There continues to be a vibrant debate within Japan -- and the United States as well -- about the wisdom of reprocessing spent fuel to recover plutonium. Too often this debate is only about the economic, energy and environmental questions. These are important factors, to be sure, but as professionals who have spent our careers advancing peace and security, we believe it is essential that these debates also include the inevitable security implications of our nuclear energy decisions.
We serve as co-chairs of a group convened by the Monterey Institute of International Studies, and funded by the John D. and Catherine T. MacArthur Foundation that has worked over the past year to understand how to weigh security factors in our energy policy. We are now releasing a report entitled, "Security Implications of the Nuclear Fuel Cycle." Our goal was not to support or oppose any specific approach to the nuclear fuel cycle, but rather to ensure, whatever policies are chosen, that security considerations are a central part of any discussion in Washington and Tokyo.
By security considerations, we should be clear that we do not mean the possibility that Japan might build nuclear weapons.
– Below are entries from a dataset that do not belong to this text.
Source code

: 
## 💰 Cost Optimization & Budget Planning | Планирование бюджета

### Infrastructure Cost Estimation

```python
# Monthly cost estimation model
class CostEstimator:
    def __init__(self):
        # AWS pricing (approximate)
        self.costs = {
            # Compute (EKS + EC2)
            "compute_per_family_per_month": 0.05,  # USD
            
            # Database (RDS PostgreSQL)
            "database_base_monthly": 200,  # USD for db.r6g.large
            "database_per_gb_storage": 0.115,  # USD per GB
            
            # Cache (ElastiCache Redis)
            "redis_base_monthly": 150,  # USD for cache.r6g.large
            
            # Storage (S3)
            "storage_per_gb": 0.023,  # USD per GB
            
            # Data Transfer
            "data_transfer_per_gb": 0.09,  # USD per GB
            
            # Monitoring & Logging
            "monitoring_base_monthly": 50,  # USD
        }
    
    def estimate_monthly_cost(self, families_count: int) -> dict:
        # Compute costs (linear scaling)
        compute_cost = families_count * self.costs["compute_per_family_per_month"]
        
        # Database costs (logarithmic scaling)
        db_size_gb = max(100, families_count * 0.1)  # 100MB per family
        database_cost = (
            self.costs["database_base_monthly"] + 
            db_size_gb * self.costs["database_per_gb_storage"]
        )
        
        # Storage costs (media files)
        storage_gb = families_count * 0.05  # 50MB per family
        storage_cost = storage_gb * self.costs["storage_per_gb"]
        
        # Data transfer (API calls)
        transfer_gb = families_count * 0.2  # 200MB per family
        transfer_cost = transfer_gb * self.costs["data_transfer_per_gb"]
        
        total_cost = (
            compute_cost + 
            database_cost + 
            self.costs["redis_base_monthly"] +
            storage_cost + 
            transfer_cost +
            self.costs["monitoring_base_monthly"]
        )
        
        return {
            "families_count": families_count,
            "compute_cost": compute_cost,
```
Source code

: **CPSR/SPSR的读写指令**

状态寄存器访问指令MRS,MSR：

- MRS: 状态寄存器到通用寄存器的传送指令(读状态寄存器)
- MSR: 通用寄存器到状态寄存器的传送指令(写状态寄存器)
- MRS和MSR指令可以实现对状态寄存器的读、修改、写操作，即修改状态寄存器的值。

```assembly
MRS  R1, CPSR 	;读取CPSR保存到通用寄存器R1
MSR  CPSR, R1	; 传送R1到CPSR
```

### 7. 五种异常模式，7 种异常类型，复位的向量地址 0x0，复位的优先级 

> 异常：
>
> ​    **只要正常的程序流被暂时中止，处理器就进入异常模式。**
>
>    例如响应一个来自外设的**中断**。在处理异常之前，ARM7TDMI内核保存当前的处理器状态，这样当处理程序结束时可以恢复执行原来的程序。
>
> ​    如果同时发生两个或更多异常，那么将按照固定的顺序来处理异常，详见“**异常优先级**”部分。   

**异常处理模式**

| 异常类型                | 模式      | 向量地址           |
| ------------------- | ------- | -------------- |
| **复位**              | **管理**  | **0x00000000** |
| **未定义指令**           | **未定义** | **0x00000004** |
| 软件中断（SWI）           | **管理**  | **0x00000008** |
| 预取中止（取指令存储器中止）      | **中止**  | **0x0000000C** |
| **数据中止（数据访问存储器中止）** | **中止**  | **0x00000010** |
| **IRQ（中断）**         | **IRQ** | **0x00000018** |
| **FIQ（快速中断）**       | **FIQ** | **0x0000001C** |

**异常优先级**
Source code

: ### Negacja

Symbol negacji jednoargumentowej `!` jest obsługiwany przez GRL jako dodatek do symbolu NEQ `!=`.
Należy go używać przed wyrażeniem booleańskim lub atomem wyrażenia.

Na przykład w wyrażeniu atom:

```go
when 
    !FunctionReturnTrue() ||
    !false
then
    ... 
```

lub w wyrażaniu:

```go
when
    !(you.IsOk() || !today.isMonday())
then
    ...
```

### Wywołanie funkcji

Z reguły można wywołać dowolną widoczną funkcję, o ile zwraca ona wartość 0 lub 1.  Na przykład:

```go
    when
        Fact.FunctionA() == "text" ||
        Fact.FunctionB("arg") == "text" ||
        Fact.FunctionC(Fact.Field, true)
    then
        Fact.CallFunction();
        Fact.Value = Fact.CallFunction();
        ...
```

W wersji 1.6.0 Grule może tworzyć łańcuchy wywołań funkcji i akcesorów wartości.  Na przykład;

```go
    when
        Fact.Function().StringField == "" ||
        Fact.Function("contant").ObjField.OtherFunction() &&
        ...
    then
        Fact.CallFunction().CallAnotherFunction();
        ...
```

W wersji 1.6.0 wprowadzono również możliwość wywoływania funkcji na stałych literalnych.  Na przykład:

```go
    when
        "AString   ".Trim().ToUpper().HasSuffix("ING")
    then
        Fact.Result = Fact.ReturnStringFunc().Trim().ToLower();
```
There is no mainstream constituency for building nuclear weapons for Japan, nor would such a policy make any sense at all. Debates about a Japanese bomb actually distract from the real security issues at stake.
It is more important, in our opinion, to focus on how other states look to our countries as technological leaders and models. This means making sure that our energy policies set a good example in terms of safeguards, transparency and restraint. We applaud the recent decision of Japanese Prime Minister Shinzo Abe and U.S. President Barack Obama to return to the United States a quantity of fissile material including weapon-grade plutonium that had been used for civil research in Japan. Tokyo and Washington must also focus on how to create international and multinational measures that will incentivize new nuclear nations to rely on the international market for fuel cycle services, rather than beginning their own national enrichment or reprocessing programs.
There is a natural tendency to ask whether such considerations should shape what energy future the Japanese people choose for themselves. Such a question is better discussed among Japanese in a comprehensive way that includes the many relevant considerations, rather than a binational group of security experts. But whatever path the people of Japan choose for themselves, it is in the interest of both our countries to ensure due consideration of our shared interest in preventing the further spread of nuclear weapons.
(The authors are the co-chairs of the Monterey Eminent Persons Group on the Security Implications of the Nuclear Fuel Cycle.)